201st MI Battalion wraps up interrogation training
July 30, 2012
JOINT BASE SAN ANTONIO, Texas -- Anticipating deployment overseas before the end of the year, Soldiers of the 470th Military Intelligence Brigade's 201st MI Battalion wrapped up their interrogation training with one more week-long exercise on Camp Bullis in July.
"This is the last interrogation training event for the battalion," said Lt. Col. Joe Barber, battalion commander, who noted that the training officially began back in February. "It's an expansion on all the training that has gone on before. … It's been a constantly evolving process that improves on itself."
Barber explained that the training objective is to train Soldiers to provide actionable, or useful, intelligence to the warfighter "on the ground" and to "make that intelligence the best they can produce."
The training, in which Soldiers learned interrogation and analysis processes and management, began with the performance of individual intelligence collection tasks, developed through team and company-level tasks, and culminated in battalion-level intelligence collection tasks.

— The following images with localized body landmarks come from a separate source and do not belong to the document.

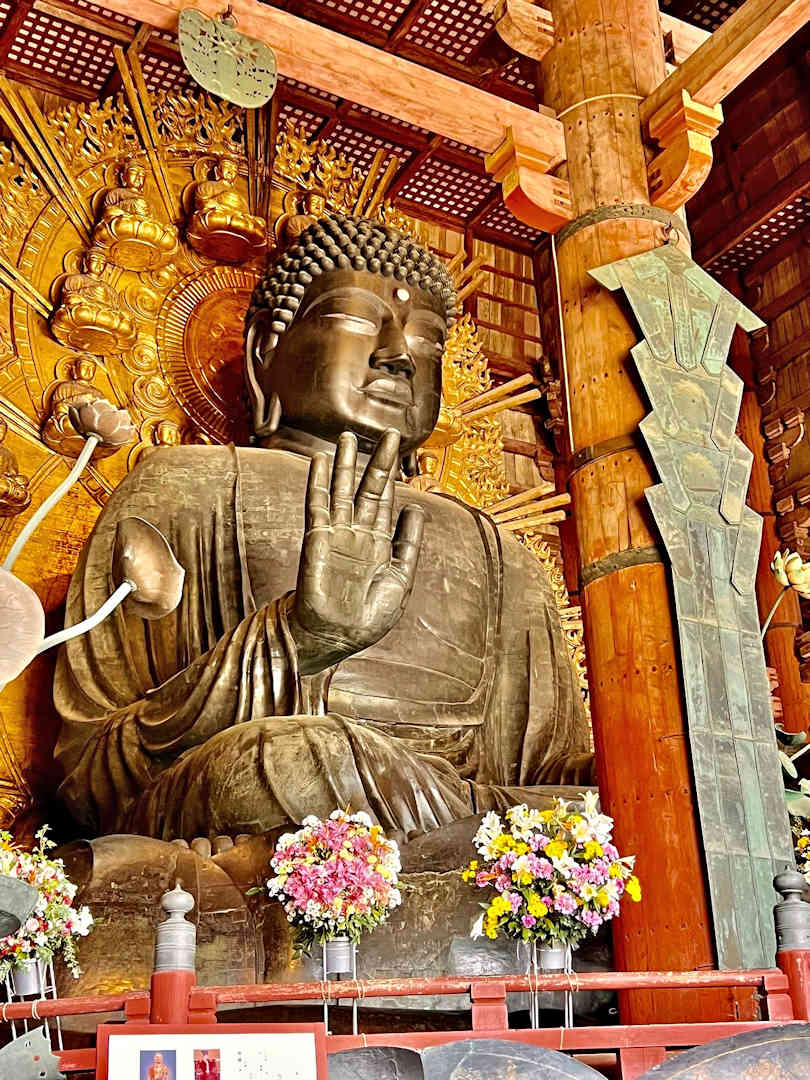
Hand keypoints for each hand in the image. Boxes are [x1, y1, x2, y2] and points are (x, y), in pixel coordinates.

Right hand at [289, 428, 423, 674]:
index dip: (394, 477)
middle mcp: (357, 534)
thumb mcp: (399, 580)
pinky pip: (317, 505)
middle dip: (378, 462)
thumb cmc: (367, 618)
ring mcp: (336, 534)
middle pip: (368, 490)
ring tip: (347, 437)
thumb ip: (407, 544)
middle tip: (389, 434)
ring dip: (344, 464)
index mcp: (379, 544)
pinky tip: (319, 460)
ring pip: (341, 491)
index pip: (387, 503)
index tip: (399, 452)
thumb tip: (415, 508)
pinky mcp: (317, 539)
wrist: (337, 636)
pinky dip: (318, 482)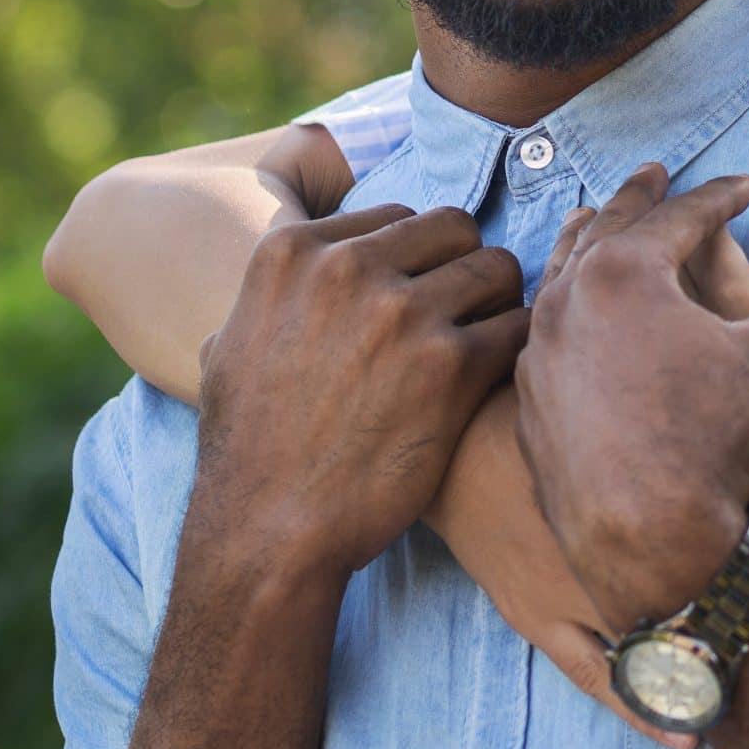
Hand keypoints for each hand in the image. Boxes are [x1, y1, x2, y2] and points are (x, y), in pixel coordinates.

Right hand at [192, 202, 526, 582]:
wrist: (269, 532)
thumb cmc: (248, 450)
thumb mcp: (230, 346)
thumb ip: (270, 294)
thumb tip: (288, 268)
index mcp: (293, 252)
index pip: (395, 217)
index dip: (415, 258)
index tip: (418, 296)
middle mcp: (347, 268)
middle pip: (454, 228)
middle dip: (465, 267)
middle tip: (464, 315)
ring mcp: (402, 312)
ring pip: (498, 268)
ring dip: (499, 305)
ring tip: (484, 346)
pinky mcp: (449, 365)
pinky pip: (518, 326)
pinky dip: (516, 350)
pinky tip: (495, 380)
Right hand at [424, 384, 702, 748]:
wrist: (445, 435)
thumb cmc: (535, 402)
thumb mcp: (611, 391)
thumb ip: (681, 392)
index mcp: (640, 494)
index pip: (732, 546)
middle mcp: (613, 551)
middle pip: (705, 600)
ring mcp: (574, 592)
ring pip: (658, 649)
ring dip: (710, 672)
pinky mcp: (536, 618)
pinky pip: (598, 680)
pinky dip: (644, 710)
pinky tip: (689, 739)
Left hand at [515, 164, 748, 630]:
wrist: (648, 544)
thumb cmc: (714, 444)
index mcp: (624, 272)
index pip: (679, 215)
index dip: (720, 196)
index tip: (746, 184)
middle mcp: (567, 300)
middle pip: (606, 227)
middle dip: (640, 197)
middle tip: (659, 173)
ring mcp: (540, 351)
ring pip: (560, 274)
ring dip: (586, 239)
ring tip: (598, 218)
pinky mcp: (529, 400)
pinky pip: (545, 329)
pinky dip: (566, 302)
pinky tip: (576, 311)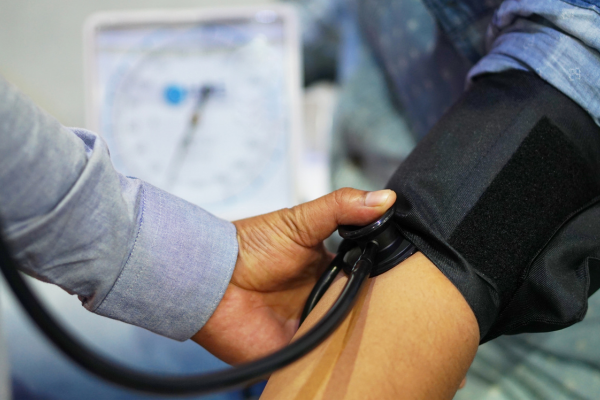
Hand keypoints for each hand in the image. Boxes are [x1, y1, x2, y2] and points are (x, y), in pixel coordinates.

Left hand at [191, 188, 395, 363]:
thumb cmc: (251, 248)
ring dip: (362, 332)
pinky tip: (347, 343)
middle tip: (395, 303)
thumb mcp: (300, 220)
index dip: (388, 276)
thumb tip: (385, 198)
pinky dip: (338, 354)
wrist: (214, 282)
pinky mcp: (301, 352)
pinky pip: (328, 359)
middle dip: (380, 308)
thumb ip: (341, 207)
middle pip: (366, 309)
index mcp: (332, 270)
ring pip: (353, 336)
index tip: (408, 273)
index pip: (372, 277)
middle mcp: (327, 299)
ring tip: (374, 323)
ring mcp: (314, 326)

"They progressed from basic knowledge to advanced knowledge in intelligence collection and intelligence analysis," said Barber.
Chief Warrant Officer 4 Morris Tyson, the battalion's internal control element chief, said the Soldiers trained hard, were extremely self-critical and maintained a high operations tempo, but kept their morale high.
A veteran of five overseas deployments, Tyson previously engaged himself in all levels of the interrogation and analysis training process, beginning with scripting the scenarios. Now the Intelligence and Security Command Detention Training Facility (IDTF) and its staff on Camp Bullis make training easier as well as more effective.
"Alignment of resources for intelligence training is a monster," said Tyson. "But now the IDTF takes care of the process."
Capt. David Dadd, headquarters and headquarters company commander and officer in charge of collection management and dissemination, added that the experienced IDTF staff, which is part of the 470th MI Brigade, provides a state-of-the-art training environment.
The facility, which resembles actual detention facilities in Afghanistan, offers spaces for interrogating "detainees," examining documentation, developing analysis and observing the exercise as well as the means to monitor, record and share elements of the training event.
"We are learning from the best and the brightest in situational development," said Dadd. "And this week everyone came into the exercise with a lot of confidence in their capability in their roles and responsibilities.
"Everyone was willing to help everyone else," Dadd continued. "It's a good battalion to be in because of the Soldiers in it."